Weigel przypomniał, że Jan Paweł II rozpoczął swój pontyfikat słowami „Nie lękajcie się!”. Zdaniem papieskiego biografa to zdanie można zastosować do dzisiejszej dyplomacji Watykanu wobec Rosji i Chin. „Jan Paweł II miał determinację, by mówić prawdę bez względu na wszystko, by dokładnie opisywać sytuacje i wzywać tyrańskie reżimy do nawrócenia” – podkreślił w rozmowie z agencją CNA. Autor bestsellerowej biografii „Świadek nadziei” zauważył, że słowa z początku pontyfikatu były ucieleśnieniem tej determinacji Wojtyły, by mówić prawdę władzy, tak jak to uczynił w 1979 r. w ONZ i wezwać reżimy komunistyczne do przestrzegania zobowiązań, które podjęły w zakresie praw człowieka, a zwłaszcza wolności religijnej.
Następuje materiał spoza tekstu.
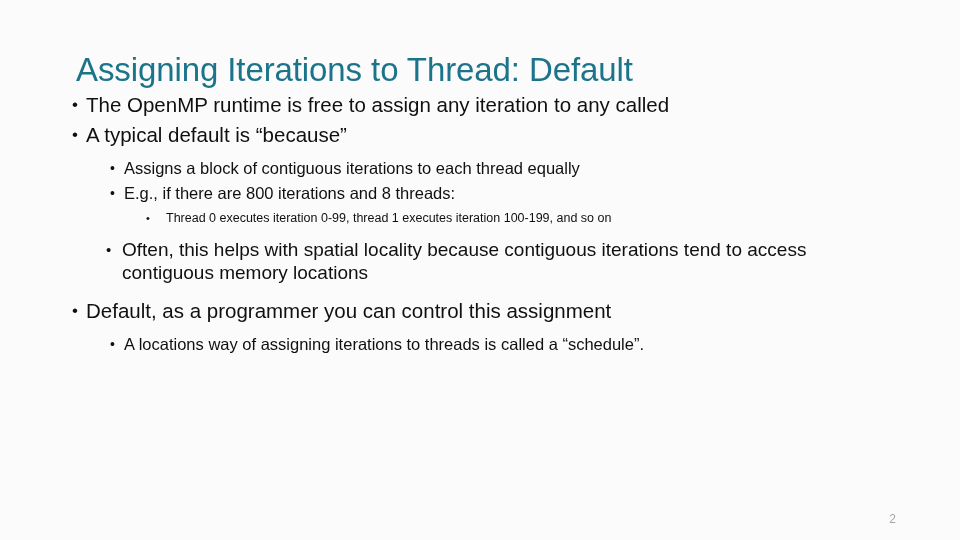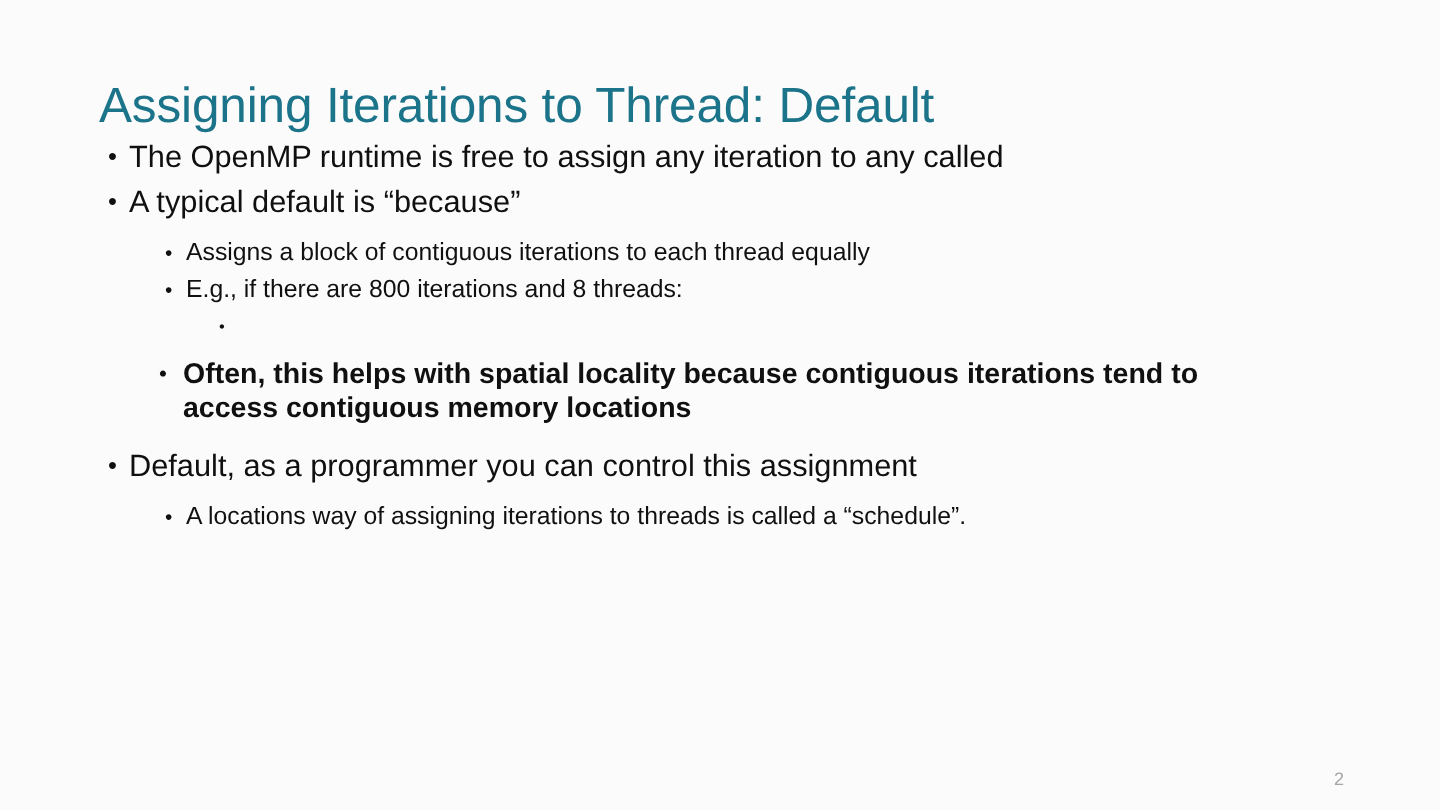--- a/index.html
+++ b/index.html
@@ -25,7 +25,7 @@
   
   .slide-title {
     position: absolute;
-    left: 66px;
+    left: 76px;
     top: 26px;
     width: 840px;
     font-size: 33px;

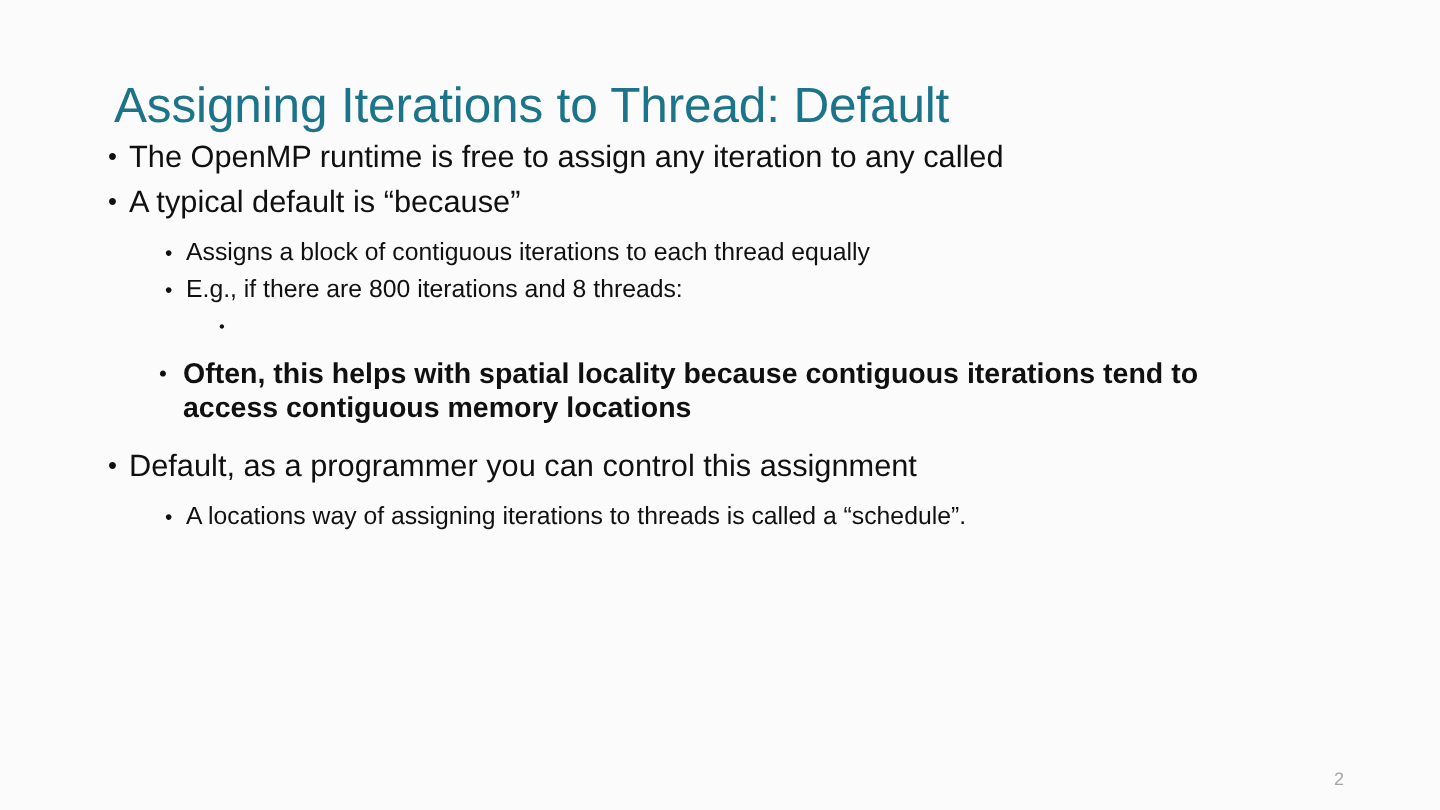--- a/index.html
+++ b/index.html
@@ -167,6 +167,7 @@
 
     <div class="bullet lvl3">
       <span class="marker">•</span>
+      <span class="btext">Thread 0 executes iteration 0-99, thread 1 executes iteration 100-199, and so on</span>
     </div>
 
     <div class="gap-m"></div>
Mówiąc o najważniejszych lekcjach płynących z polityki świętego papieża wskazał, że przede wszystkim dotyczą one relacji Watykanu z reżimami autorytarnymi. Odnosząc się do krytyki, jaka spotkała Papieża Franciszka za to, że nie potępił publicznie Putina i nie odniósł do łamania praw człowieka w Chinach zauważył, że „ustępstwa wobec reżimów komunistycznych nigdy nie działają”. Weigel mówił też o nieskuteczności Ostpolitik, czyli strategii dyplomatycznej, której orędownikiem był kard. Agostino Casaroli w latach 70-tych XX wieku. Unikała ona publicznego potępienia łamania praw człowieka przez komunizm w imię osiągania porozumień dyplomatycznych.
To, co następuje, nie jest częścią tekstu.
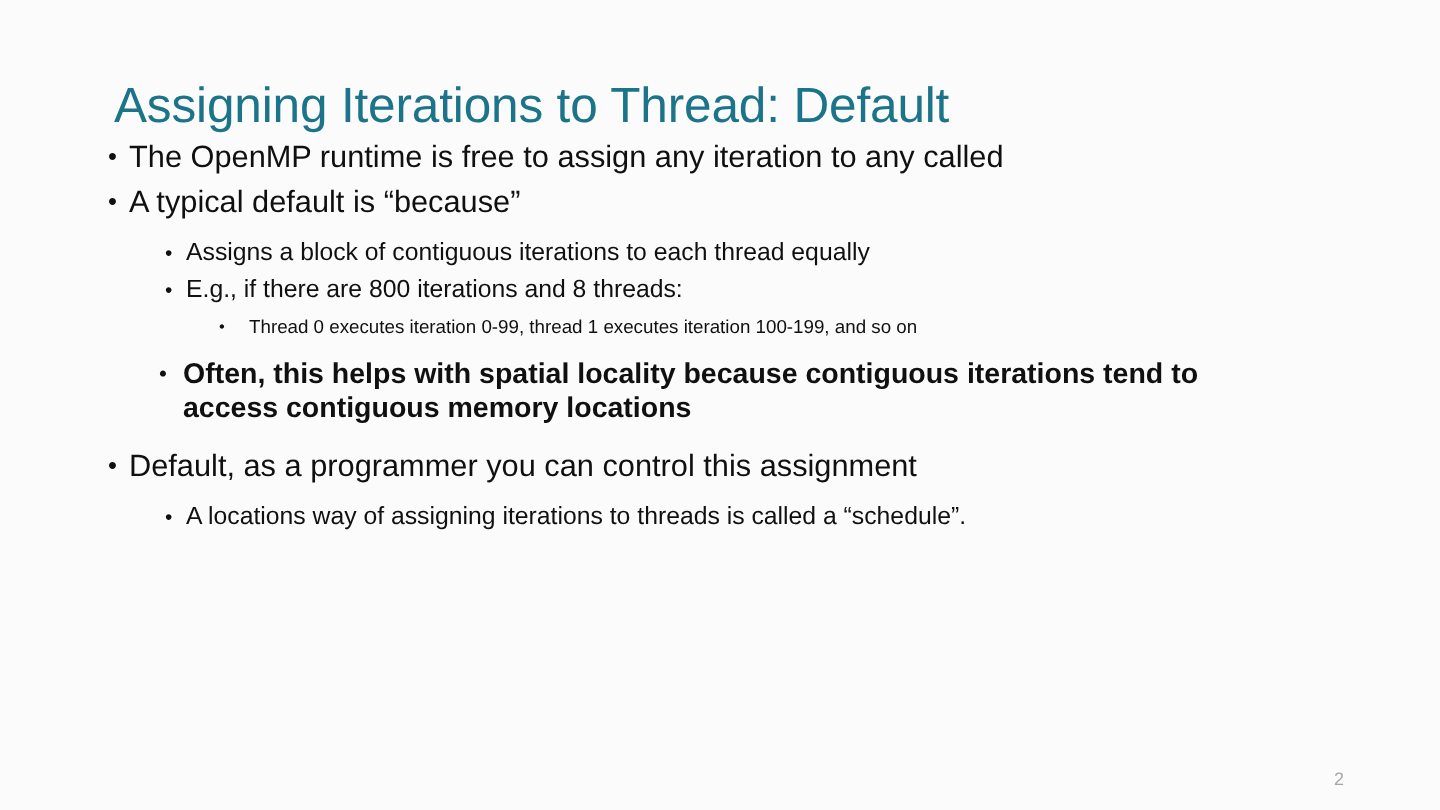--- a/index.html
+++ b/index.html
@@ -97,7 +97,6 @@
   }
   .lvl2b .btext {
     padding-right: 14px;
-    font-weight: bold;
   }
Historyk wskazał, że ta niechęć do wyciągnięcia wniosków z ówczesnych niepowodzeń trwa do dziś. Jak podkreślił doprowadziło to do poważnego obniżenia autorytetu moralnego Watykanu i Kościoła katolickiego na arenie światowej. Weigel zauważył, że Stolica Apostolska ożywiła Ostpolitik w dialogu z rządami Syrii, Wenezueli, Nikaragui, Kuby, Chin, a teraz także Rosji. „Powrót podejścia Casarolego doprowadził ostatnio do poczucia opuszczenia wśród ukraińskich katolików, którzy ubolewają nad chimerycznym charakterem deklarowanych przez dyplomację watykańską zamiarów zajęcia pozycji pośrednika między Ukrainą a Rosją” – powiedział George Weigel. Wskazał, że odejścia od tej polityki domaga się sytuacja w Chinach, czy w krajach Afryki, gdzie rozlewający się dżihadyzm stanowi śmiertelne zagrożenie dla tamtejszych chrześcijan.